Rowley Elizabeth Ak, Mitchell Patrick K, Yang Duck-Hye, Lewis Ned, Dixon Brian E, Vazquez-Benitez Gabriela, Fadel William F, Essien Inih J, Naleway Allison L, Stenehjem Edward, Ong Toan C, Gaglani Manjusha, Natarajan Karthik, Embi Peter, Wiegand Ryan E, Link-Gelles Ruth, Tenforde Mark W, Fireman Bruce
Westat, Rockville, MD, United States.
Vaccine Study Center, Northern California Division of Research, Kaiser Permanente, Oakland, CA, United States.
JMIR Form Res. 2025 Jan 27;9:e58981. doi: 10.2196/58981.
Real-world COVID-19 vaccine effectiveness (VE) studies are investigating exposures of increasing complexity accounting for time since vaccination. These studies require methods that adjust for the confounding that arises when morbidities and demographics are associated with vaccination and the risk of outcome events. Methods based on propensity scores (PS) are well-suited to this when the exposure is dichotomous, but present challenges when the exposure is multinomial.
This simulation study aimed to investigate alternative methods to adjust for confounding in VE studies that have a test-negative design.
Adjustment for a disease risk score (DRS) is compared with multivariable logistic regression. Both stratification on the DRS and direct covariate adjustment of the DRS are examined. Multivariable logistic regression with all the covariates and with a limited subset of key covariates is considered. The performance of VE estimators is evaluated across a multinomial vaccination exposure in simulated datasets.
Bias in VE estimates from multivariable models ranged from -5.3% to 6.1% across 4 levels of vaccination. Standard errors of VE estimates were unbiased, and 95% coverage probabilities were attained in most scenarios. The lowest coverage in the multivariable scenarios was 93.7% (95% CI 92.2%-95.2%) and occurred in the multivariable model with key covariates, while the highest coverage in the multivariable scenarios was 95.3% (95% CI 94.0%-96.6%) and occurred in the multivariable model with all covariates. Bias in VE estimates from DRS-adjusted models was low, ranging from -2.2% to 4.2%. However, the DRS-adjusted models underestimated the standard errors of VE estimates, with coverage sometimes below the 95% level. The lowest coverage in the DRS scenarios was 87.8% (95% CI 85.8%-89.8%) and occurred in the direct adjustment for the DRS model. The highest coverage in the DRS scenarios was 94.8% (95% CI 93.4%-96.2%) and occurred in the model that stratified on DRS. Although variation in the performance of VE estimates occurred across modeling strategies, variation in performance was also present across exposure groups.
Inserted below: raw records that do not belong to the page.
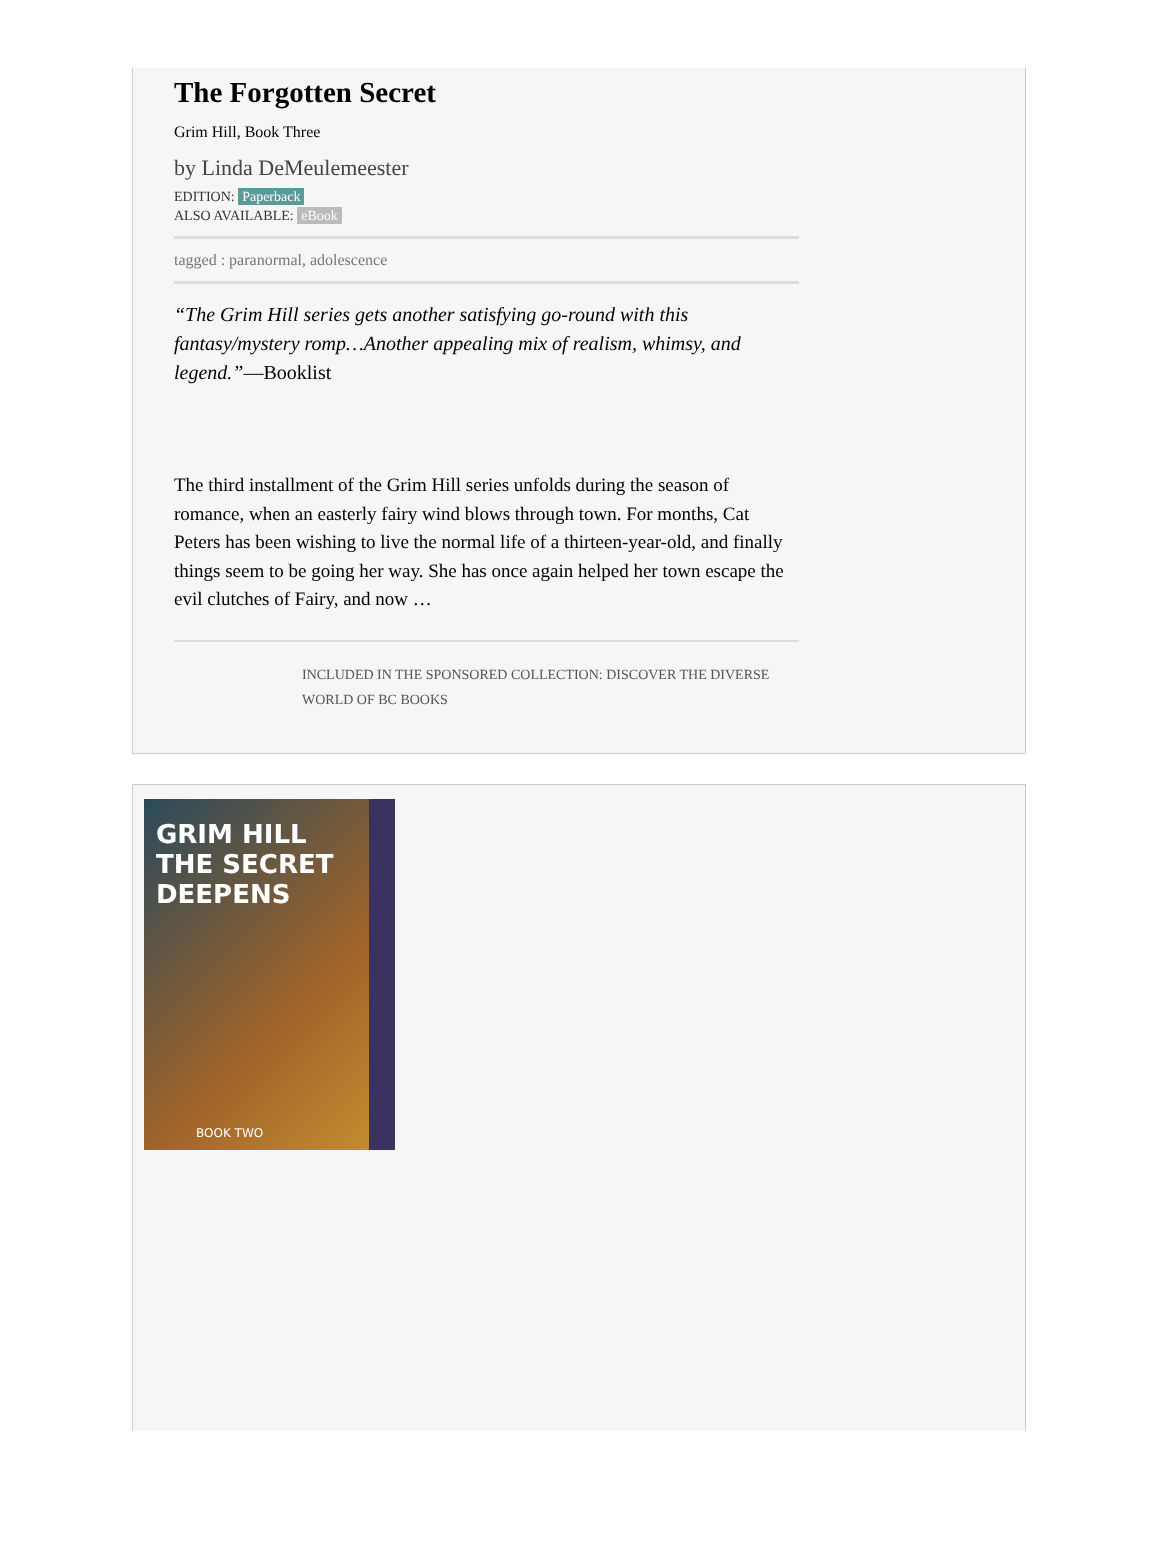The Forgotten Secret
Grim Hill, Book Three
by Linda DeMeulemeester
EDITION: Paperback
ALSO AVAILABLE: eBook
tagged : paranormal, adolescence
“The Grim Hill series gets another satisfying go-round with this fantasy/mystery romp…Another appealing mix of realism, whimsy, and legend.”—Booklist
The third installment of the Grim Hill series unfolds during the season of romance, when an easterly fairy wind blows through town. For months, Cat Peters has been wishing to live the normal life of a thirteen-year-old, and finally things seem to be going her way. She has once again helped her town escape the evil clutches of Fairy, and now …
INCLUDED IN THE SPONSORED COLLECTION: DISCOVER THE DIVERSE WORLD OF BC BOOKS
GRIM HILL
THE SECRET
DEEPENS
BOOK TWO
Overall, models using a DRS to adjust for confounding performed adequately but not as well as the multivariable models that adjusted for covariates individually.
现实世界中关于新冠病毒疫苗有效性(VE)的研究正在调查日益复杂的暴露情况,同时考虑自接种疫苗以来的时间因素。这些研究需要一些方法来调整因发病率和人口统计学特征与疫苗接种及结局事件风险相关联而产生的混杂因素。当暴露为二分变量时,基于倾向得分(PS)的方法非常适合,但当暴露为多项变量时则面临挑战。
本模拟研究旨在探究在具有检测阴性设计的VE研究中调整混杂因素的替代方法。
将疾病风险评分(DRS)调整方法与多变量逻辑回归进行比较。研究了DRS分层法和DRS直接协变量调整法。考虑了包含所有协变量以及仅包含关键协变量有限子集的多变量逻辑回归。在模拟数据集中,针对多项疫苗接种暴露情况评估VE估计量的性能。
在4个疫苗接种水平上,多变量模型的VE估计偏差范围为-5.3%至6.1%。VE估计的标准误无偏差,且在大多数情况下达到了95%的覆盖概率。多变量情况下最低的覆盖概率为93.7%(95%置信区间92.2%-95.2%),出现在包含关键协变量的多变量模型中;而最高的覆盖概率为95.3%(95%置信区间94.0%-96.6%),出现在包含所有协变量的多变量模型中。DRS调整模型的VE估计偏差较低,范围为-2.2%至4.2%。然而,DRS调整模型低估了VE估计的标准误,其覆盖概率有时低于95%水平。DRS情况下最低的覆盖概率为87.8%(95%置信区间85.8%-89.8%),出现在DRS模型的直接调整中;最高的覆盖概率为94.8%(95%置信区间93.4%-96.2%),出现在DRS分层模型中。尽管VE估计性能的差异在不同建模策略中均有出现,但在不同暴露组中也存在性能差异。
总体而言,使用DRS调整混杂因素的模型表现良好,但不如单独调整协变量的多变量模型。